TASK ITEM: Each line below from the one containing "(adenocarcinoma) stained for" through the one containing "node was stained" should be output exactly as it stands, and no other line should appear.

=== Section Start ===

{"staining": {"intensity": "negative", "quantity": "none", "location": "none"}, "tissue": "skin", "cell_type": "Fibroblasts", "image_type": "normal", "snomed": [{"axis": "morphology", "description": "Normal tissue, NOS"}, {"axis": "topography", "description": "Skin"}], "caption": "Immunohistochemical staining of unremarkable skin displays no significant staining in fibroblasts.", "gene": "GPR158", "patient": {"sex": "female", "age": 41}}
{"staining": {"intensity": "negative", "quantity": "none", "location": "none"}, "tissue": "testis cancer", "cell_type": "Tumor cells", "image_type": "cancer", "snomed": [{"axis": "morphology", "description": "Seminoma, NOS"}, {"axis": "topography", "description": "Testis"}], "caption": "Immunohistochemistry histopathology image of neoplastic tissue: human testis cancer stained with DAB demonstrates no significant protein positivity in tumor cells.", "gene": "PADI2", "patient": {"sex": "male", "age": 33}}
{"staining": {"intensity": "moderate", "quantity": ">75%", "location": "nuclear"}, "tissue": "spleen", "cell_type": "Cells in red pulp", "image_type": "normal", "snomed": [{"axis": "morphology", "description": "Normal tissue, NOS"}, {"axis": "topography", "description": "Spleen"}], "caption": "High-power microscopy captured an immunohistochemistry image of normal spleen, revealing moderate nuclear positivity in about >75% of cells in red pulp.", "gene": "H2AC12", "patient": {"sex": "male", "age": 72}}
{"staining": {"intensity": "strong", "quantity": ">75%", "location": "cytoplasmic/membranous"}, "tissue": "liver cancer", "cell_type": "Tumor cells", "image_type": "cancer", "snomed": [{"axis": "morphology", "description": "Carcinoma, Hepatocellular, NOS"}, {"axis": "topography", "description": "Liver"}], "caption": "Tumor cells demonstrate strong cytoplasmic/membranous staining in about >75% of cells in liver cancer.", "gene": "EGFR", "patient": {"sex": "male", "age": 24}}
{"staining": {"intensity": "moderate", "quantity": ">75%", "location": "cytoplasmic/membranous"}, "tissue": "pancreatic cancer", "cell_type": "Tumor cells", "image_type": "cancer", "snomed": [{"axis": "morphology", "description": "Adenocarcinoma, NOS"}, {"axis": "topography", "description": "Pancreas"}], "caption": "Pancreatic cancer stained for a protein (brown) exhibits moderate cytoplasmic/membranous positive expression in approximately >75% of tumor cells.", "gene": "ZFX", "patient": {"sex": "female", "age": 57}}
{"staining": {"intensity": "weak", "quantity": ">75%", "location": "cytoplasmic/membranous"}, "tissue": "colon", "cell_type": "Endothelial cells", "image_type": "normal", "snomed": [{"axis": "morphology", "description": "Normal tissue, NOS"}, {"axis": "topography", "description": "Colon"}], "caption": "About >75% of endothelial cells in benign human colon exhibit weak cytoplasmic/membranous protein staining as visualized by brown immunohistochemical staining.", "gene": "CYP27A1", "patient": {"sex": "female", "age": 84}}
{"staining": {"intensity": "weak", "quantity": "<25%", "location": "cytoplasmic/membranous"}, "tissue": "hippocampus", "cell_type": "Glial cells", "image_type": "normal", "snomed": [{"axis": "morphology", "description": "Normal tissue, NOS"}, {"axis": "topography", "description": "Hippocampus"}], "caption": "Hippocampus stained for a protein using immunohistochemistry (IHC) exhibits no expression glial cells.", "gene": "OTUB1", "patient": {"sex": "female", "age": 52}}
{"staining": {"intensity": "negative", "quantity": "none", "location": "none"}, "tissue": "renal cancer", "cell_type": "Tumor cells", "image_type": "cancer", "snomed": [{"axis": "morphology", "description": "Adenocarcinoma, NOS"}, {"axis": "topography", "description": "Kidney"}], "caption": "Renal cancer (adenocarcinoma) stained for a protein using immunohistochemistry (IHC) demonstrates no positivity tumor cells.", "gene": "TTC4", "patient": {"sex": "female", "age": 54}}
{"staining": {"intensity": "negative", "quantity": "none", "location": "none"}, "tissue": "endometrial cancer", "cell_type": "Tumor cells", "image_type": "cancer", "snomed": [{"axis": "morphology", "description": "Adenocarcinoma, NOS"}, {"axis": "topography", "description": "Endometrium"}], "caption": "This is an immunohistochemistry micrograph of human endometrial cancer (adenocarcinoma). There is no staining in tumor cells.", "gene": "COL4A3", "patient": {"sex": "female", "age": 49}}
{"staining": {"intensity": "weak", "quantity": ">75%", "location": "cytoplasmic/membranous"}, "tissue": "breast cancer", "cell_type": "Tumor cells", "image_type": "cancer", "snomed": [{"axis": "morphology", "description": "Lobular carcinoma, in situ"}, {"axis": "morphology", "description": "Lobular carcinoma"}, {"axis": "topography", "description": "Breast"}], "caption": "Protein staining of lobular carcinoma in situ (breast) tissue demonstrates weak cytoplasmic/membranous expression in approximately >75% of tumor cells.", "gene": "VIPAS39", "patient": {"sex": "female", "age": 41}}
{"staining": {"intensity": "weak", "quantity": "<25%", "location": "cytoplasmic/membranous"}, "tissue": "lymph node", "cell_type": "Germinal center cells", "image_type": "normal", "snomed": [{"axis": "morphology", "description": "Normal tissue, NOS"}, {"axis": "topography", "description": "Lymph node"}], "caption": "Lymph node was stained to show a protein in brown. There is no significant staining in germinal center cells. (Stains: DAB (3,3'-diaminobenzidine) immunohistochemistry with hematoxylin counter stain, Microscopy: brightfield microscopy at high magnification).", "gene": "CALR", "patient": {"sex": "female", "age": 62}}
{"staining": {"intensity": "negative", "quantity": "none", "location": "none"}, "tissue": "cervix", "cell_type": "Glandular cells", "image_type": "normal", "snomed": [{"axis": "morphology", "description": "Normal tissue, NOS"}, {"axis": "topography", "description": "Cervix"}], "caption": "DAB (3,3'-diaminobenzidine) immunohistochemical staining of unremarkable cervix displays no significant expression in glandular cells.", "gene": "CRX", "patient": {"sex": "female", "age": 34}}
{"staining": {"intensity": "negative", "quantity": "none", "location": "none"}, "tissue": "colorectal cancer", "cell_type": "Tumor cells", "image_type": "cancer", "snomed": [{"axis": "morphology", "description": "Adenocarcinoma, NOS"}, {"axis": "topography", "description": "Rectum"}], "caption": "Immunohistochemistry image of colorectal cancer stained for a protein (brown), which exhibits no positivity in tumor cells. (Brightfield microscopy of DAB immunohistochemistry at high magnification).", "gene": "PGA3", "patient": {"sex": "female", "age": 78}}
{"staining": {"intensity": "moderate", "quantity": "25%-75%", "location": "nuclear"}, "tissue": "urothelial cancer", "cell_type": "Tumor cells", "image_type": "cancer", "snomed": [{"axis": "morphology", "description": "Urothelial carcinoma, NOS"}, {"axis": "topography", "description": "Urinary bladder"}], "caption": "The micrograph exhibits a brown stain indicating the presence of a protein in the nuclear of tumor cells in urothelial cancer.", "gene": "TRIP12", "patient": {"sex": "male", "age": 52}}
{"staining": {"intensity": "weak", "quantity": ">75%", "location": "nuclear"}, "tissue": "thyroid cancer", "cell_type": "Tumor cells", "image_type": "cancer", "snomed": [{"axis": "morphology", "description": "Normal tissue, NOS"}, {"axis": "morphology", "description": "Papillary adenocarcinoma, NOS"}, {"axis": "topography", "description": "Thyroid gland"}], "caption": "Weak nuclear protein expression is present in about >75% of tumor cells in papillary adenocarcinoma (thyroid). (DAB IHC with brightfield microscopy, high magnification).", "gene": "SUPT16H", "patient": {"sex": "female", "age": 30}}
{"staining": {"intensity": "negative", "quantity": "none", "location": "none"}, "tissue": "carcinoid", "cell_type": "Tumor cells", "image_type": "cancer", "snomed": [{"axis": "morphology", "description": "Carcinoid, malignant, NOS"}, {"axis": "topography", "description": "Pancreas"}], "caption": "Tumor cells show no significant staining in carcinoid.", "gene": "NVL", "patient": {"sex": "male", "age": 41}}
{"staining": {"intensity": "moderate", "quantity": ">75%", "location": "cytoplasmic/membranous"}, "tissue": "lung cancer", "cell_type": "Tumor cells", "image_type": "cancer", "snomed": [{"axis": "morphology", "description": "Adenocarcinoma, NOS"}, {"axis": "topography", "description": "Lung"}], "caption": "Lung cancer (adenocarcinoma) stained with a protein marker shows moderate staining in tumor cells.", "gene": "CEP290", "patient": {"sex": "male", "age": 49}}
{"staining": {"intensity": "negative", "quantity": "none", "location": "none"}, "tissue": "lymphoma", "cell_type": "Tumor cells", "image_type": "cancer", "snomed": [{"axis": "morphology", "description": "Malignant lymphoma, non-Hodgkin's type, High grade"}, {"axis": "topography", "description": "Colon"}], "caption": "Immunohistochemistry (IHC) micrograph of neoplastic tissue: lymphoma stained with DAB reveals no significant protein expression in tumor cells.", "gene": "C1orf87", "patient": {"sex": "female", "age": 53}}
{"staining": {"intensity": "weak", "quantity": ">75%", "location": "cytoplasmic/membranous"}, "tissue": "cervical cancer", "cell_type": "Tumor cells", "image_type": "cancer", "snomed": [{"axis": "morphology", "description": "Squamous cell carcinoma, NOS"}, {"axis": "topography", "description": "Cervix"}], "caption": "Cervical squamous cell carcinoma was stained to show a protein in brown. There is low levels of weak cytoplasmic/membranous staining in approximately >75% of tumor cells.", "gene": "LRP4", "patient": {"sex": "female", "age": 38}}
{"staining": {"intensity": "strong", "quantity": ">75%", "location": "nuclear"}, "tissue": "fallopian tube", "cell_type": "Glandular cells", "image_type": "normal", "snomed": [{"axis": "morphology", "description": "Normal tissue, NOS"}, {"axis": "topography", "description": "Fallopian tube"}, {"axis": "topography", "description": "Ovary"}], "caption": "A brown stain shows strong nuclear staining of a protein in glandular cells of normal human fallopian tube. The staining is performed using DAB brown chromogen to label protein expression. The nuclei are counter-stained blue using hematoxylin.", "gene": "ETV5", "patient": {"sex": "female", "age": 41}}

=== Section End ===

PROBLEM SOLUTION:
{"staining": {"intensity": "negative", "quantity": "none", "location": "none"}, "tissue": "renal cancer", "cell_type": "Tumor cells", "image_type": "cancer", "snomed": [{"axis": "morphology", "description": "Adenocarcinoma, NOS"}, {"axis": "topography", "description": "Kidney"}], "caption": "Renal cancer (adenocarcinoma) stained for a protein using immunohistochemistry (IHC) demonstrates no positivity tumor cells.", "gene": "TTC4", "patient": {"sex": "female", "age": 54}}
{"staining": {"intensity": "negative", "quantity": "none", "location": "none"}, "tissue": "endometrial cancer", "cell_type": "Tumor cells", "image_type": "cancer", "snomed": [{"axis": "morphology", "description": "Adenocarcinoma, NOS"}, {"axis": "topography", "description": "Endometrium"}], "caption": "This is an immunohistochemistry micrograph of human endometrial cancer (adenocarcinoma). There is no staining in tumor cells.", "gene": "COL4A3", "patient": {"sex": "female", "age": 49}}
{"staining": {"intensity": "weak", "quantity": ">75%", "location": "cytoplasmic/membranous"}, "tissue": "breast cancer", "cell_type": "Tumor cells", "image_type": "cancer", "snomed": [{"axis": "morphology", "description": "Lobular carcinoma, in situ"}, {"axis": "morphology", "description": "Lobular carcinoma"}, {"axis": "topography", "description": "Breast"}], "caption": "Protein staining of lobular carcinoma in situ (breast) tissue demonstrates weak cytoplasmic/membranous expression in approximately >75% of tumor cells.", "gene": "VIPAS39", "patient": {"sex": "female", "age": 41}}
{"staining": {"intensity": "weak", "quantity": "<25%", "location": "cytoplasmic/membranous"}, "tissue": "lymph node", "cell_type": "Germinal center cells", "image_type": "normal", "snomed": [{"axis": "morphology", "description": "Normal tissue, NOS"}, {"axis": "topography", "description": "Lymph node"}], "caption": "Lymph node was stained to show a protein in brown. There is no significant staining in germinal center cells. (Stains: DAB (3,3'-diaminobenzidine) immunohistochemistry with hematoxylin counter stain, Microscopy: brightfield microscopy at high magnification).", "gene": "CALR", "patient": {"sex": "female", "age": 62}}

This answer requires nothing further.